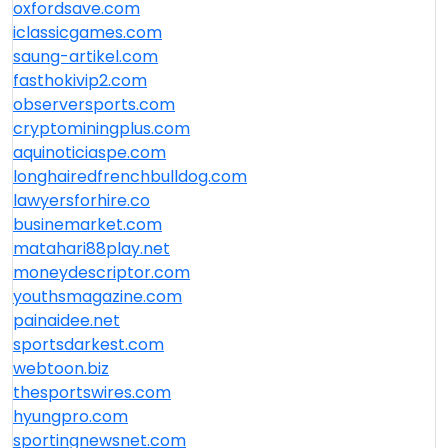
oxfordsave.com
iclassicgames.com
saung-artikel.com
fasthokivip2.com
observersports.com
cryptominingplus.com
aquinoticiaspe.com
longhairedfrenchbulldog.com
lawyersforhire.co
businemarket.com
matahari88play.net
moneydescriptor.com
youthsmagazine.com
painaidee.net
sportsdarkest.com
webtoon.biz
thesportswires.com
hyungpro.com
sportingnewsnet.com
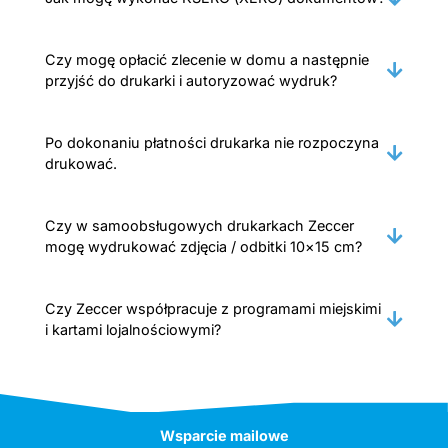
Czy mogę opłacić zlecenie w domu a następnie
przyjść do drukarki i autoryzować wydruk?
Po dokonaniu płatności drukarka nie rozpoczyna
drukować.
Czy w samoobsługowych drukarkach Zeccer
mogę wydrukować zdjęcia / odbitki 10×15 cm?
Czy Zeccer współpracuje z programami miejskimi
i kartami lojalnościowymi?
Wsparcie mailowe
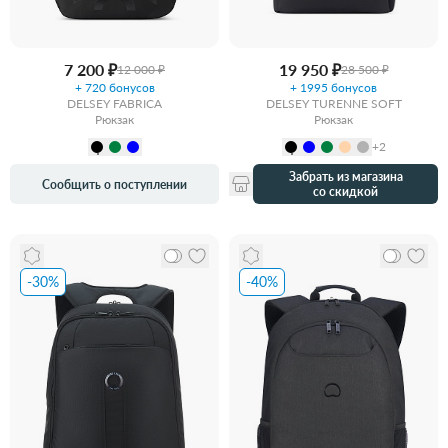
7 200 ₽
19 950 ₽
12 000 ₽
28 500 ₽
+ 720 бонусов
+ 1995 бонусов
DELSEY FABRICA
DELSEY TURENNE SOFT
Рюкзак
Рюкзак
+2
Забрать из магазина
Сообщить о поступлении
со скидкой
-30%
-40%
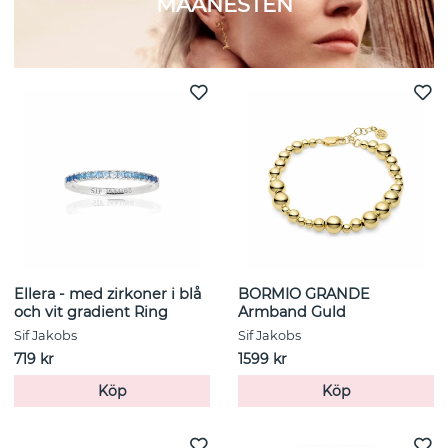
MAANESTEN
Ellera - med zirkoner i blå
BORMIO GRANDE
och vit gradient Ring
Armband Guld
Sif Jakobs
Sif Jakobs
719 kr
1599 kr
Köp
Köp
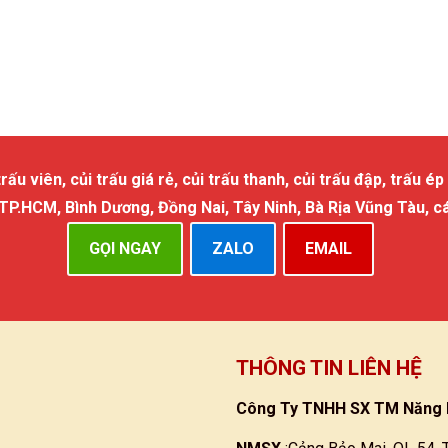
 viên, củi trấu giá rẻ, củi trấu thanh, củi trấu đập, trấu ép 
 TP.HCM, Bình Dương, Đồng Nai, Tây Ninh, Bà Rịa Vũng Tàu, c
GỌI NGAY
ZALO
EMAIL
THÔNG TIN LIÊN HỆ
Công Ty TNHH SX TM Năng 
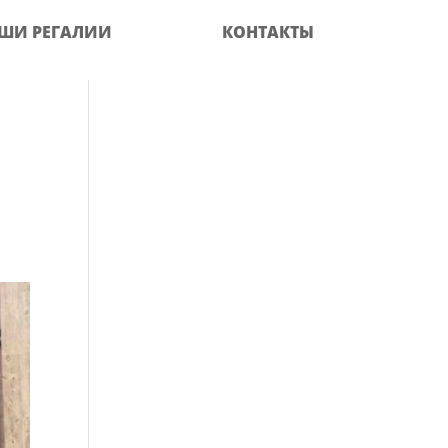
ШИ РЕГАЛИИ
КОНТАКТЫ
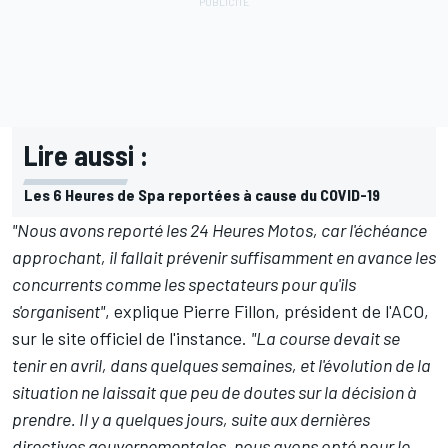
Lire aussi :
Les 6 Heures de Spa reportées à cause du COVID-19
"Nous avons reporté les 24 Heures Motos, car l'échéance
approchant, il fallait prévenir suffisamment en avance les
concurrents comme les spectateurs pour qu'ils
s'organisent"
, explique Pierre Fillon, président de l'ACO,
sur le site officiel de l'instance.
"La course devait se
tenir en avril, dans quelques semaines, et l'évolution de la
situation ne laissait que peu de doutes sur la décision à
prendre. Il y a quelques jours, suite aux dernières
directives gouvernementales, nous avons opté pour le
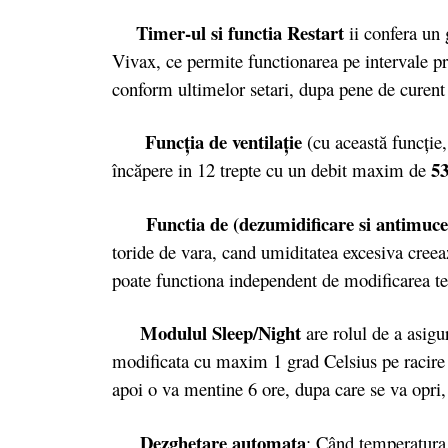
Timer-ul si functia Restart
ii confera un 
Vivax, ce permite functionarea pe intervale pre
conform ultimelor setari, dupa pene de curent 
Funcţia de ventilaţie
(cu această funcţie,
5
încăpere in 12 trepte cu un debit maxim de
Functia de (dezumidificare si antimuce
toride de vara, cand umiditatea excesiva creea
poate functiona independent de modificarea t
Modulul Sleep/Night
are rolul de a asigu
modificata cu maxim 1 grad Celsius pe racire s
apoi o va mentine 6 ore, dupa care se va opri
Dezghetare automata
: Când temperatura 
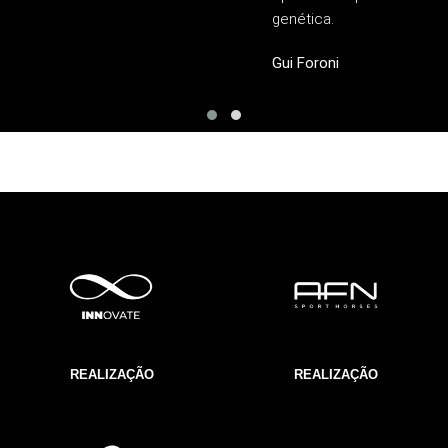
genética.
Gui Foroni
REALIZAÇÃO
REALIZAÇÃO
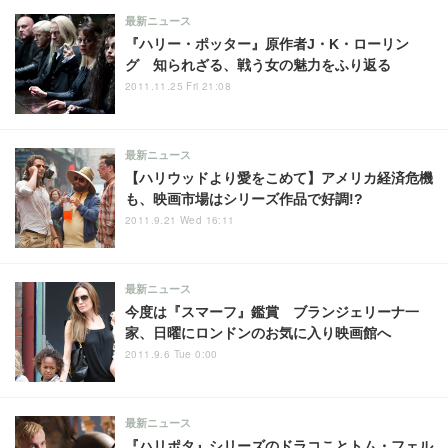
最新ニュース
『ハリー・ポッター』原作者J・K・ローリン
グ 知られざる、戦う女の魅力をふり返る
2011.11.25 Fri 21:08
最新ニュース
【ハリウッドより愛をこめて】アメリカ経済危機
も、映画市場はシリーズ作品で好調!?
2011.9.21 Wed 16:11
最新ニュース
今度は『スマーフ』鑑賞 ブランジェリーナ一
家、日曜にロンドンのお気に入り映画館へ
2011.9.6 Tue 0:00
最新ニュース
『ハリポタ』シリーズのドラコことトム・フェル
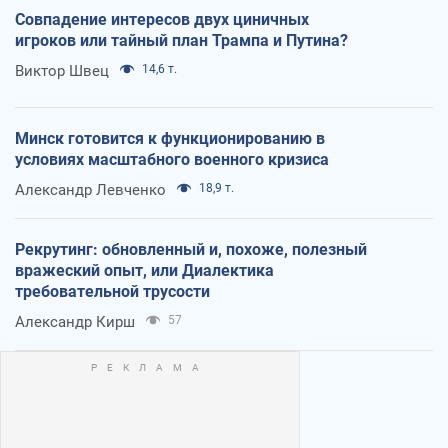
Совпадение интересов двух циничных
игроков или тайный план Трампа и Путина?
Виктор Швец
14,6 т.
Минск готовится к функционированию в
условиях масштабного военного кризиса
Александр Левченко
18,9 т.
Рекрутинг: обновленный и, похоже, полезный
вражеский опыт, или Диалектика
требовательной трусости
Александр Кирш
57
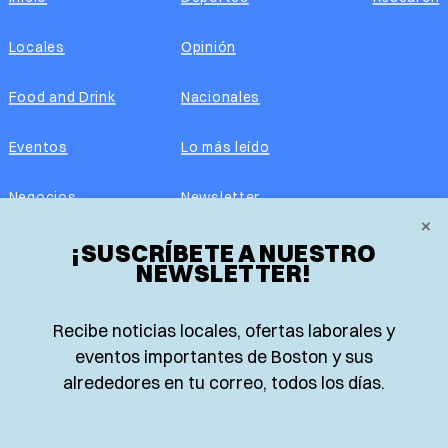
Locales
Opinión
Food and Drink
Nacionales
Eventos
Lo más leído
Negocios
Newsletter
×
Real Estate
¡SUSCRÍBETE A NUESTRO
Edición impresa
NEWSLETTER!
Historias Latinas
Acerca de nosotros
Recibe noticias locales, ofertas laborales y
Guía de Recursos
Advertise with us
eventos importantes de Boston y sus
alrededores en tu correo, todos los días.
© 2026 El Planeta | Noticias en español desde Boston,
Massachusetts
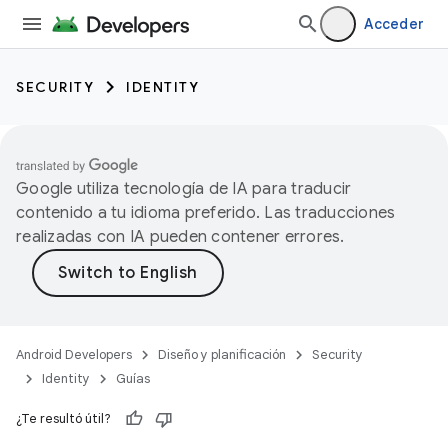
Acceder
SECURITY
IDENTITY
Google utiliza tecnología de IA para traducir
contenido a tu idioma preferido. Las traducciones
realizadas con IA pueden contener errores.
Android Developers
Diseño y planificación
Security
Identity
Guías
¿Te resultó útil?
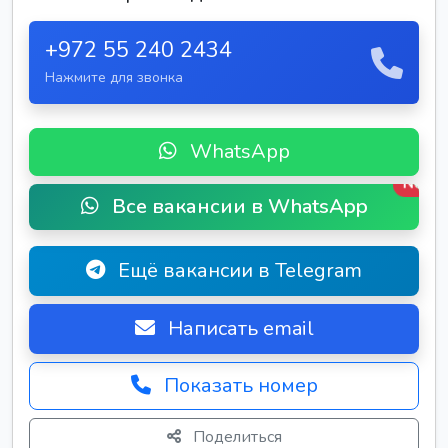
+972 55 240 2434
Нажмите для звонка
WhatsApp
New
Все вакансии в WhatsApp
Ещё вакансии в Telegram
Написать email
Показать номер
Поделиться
········
:: ASSIGNMENT ::
Please lay out every line of text read from the data above as one numbered list, skipping blank lines and leaving the pictures out.

:: ANSWER TO THIS PROBLEM ::
1. oxfordsave.com
2. iclassicgames.com
3. saung-artikel.com
4. fasthokivip2.com
5. observersports.com
6. cryptominingplus.com
7. aquinoticiaspe.com
8. longhairedfrenchbulldog.com
9. lawyersforhire.co
10. businemarket.com
11. matahari88play.net
12. moneydescriptor.com
13. youthsmagazine.com
14. painaidee.net
15. sportsdarkest.com
16. webtoon.biz
17. thesportswires.com
18. hyungpro.com
19. sportingnewsnet.com
20. Czy mogę opłacić zlecenie w domu a następnie
21. przyjść do drukarki i autoryzować wydruk?
22. Po dokonaniu płatności drukarka nie rozpoczyna
23. drukować.
24. Czy w samoobsługowych drukarkach Zeccer
25. mogę wydrukować zdjęcia / odbitki 10×15 cm?
26. Czy Zeccer współpracuje z programami miejskimi
27. i kartami lojalnościowymi?
28. Wsparcie mailowe
29. 7 200 ₽
30. 19 950 ₽
31. 12 000 ₽
32. 28 500 ₽
33. + 720 бонусов
34. + 1995 бонусов
35. DELSEY FABRICA
36. DELSEY TURENNE SOFT
37. Рюкзак
38. Рюкзак
39. +2
40. Забрать из магазина
41. Сообщить о поступлении
42. со скидкой
43. -30%
44. -40%
45. MAANESTEN
46. Ellera - med zirkoner i blå
47. BORMIO GRANDE
48. och vit gradient Ring
49. Armband Guld
50. Sif Jakobs
51. Sif Jakobs
52. 719 kr
53. 1599 kr
54. Köp
55. Köp
56.  viên, củi trấu giá rẻ, củi trấu thanh, củi trấu đập, trấu ép 
57.  TP.HCM, Bình Dương, Đồng Nai, Tây Ninh, Bà Rịa Vũng Tàu, c
58. GỌI NGAY
59. ZALO
60. EMAIL
61. THÔNG TIN LIÊN HỆ
62. Công Ty TNHH SX TM Năng 
63. ШИ РЕГАЛИИ
64. КОНТАКТЫ
65. Lire aussi :
66. Les 6 Heures de Spa reportées à cause du COVID-19
67. "Nous avons reporté les 24 Heures Motos, car l'échéance
68. approchant, il fallait prévenir suffisamment en avance les
69. concurrents comme les spectateurs pour qu'ils
70. s'organisent"
71. , explique Pierre Fillon, président de l'ACO,
72. sur le site officiel de l'instance.
73. "La course devait se
74. tenir en avril, dans quelques semaines, et l'évolution de la
75. situation ne laissait que peu de doutes sur la décision à
76. prendre. Il y a quelques jours, suite aux dernières
77. directives gouvernementales, nous avons opté pour le
78. Timer-ul si functia Restart
79. ii confera un 
80. Vivax, ce permite functionarea pe intervale pre
81. conform ultimelor setari, dupa pene de curent 
82. Funcţia de ventilaţie
83. (cu această funcţie,
84. 5
85. încăpere in 12 trepte cu un debit maxim de
86. Functia de (dezumidificare si antimuce
87. toride de vara, cand umiditatea excesiva creea
88. poate functiona independent de modificarea t
89. Modulul Sleep/Night
90. are rolul de a asigu
91. modificata cu maxim 1 grad Celsius pe racire s
92. apoi o va mentine 6 ore, dupa care se va opri
93. Dezghetare automata
94. : Când temperatura 
95. genética.
96. Gui Foroni
97. REALIZAÇÃO
98. REALIZAÇÃO
99. 最新ニュース
100. 『ハリー・ポッター』原作者J・K・ローリン
101. グ 知られざる、戦う女の魅力をふり返る
102. 2011.11.25 Fri 21:08
103. 最新ニュース
104. 【ハリウッドより愛をこめて】アメリカ経済危機
105. も、映画市場はシリーズ作品で好調!?
106. 2011.9.21 Wed 16:11
107. 最新ニュース
108. 今度は『スマーフ』鑑賞 ブランジェリーナ一
109. 家、日曜にロンドンのお気に入り映画館へ
110. 2011.9.6 Tue 0:00
111. 最新ニュース
112. 『ハリポタ』シリーズのドラコことトム・フェル
113. Совпадение интересов двух циничных
114. игроков или тайный план Трампа и Путина?
115. Виктор Швец
116. 14,6 т.
117. Минск готовится к функционированию в
118. условиях масштабного военного кризиса
119. Александр Левченко
120. 18,9 т.
121. Рекрутинг: обновленный и, похоже, полезный
122. вражеский опыт, или Диалектика
123. требовательной трусости
124. Александр Кирш
125. 57
126. Locales
127. Opinión
128. Food and Drink
129. Nacionales
130. Eventos
131. Lo más leído
132. Negocios
133. Newsletter
134. ×
135. Real Estate
136. ¡SUSCRÍBETE A NUESTRO
137. Edición impresa
138. NEWSLETTER!
139. Historias Latinas
140. Acerca de nosotros
141. Recibe noticias locales, ofertas laborales y
142. Guía de Recursos
143. Advertise with us
144. eventos importantes de Boston y sus
145. alrededores en tu correo, todos los días.
146. © 2026 El Planeta | Noticias en español desde Boston,
147. Massachusetts
148. Acceder
149. SECURITY
150. IDENTITY
151. Google utiliza tecnología de IA para traducir
152. contenido a tu idioma preferido. Las traducciones
153. realizadas con IA pueden contener errores.
154. Android Developers
155. Diseño y planificación
156. Security
157. Identity
158. Guías
159. ¿Te resultó útil?
160. +972 55 240 2434
161. Нажмите для звонка
162. WhatsApp
163. New
164. Все вакансии в WhatsApp
165. Ещё вакансии в Telegram
166. Написать email
167. Показать номер
168. Поделиться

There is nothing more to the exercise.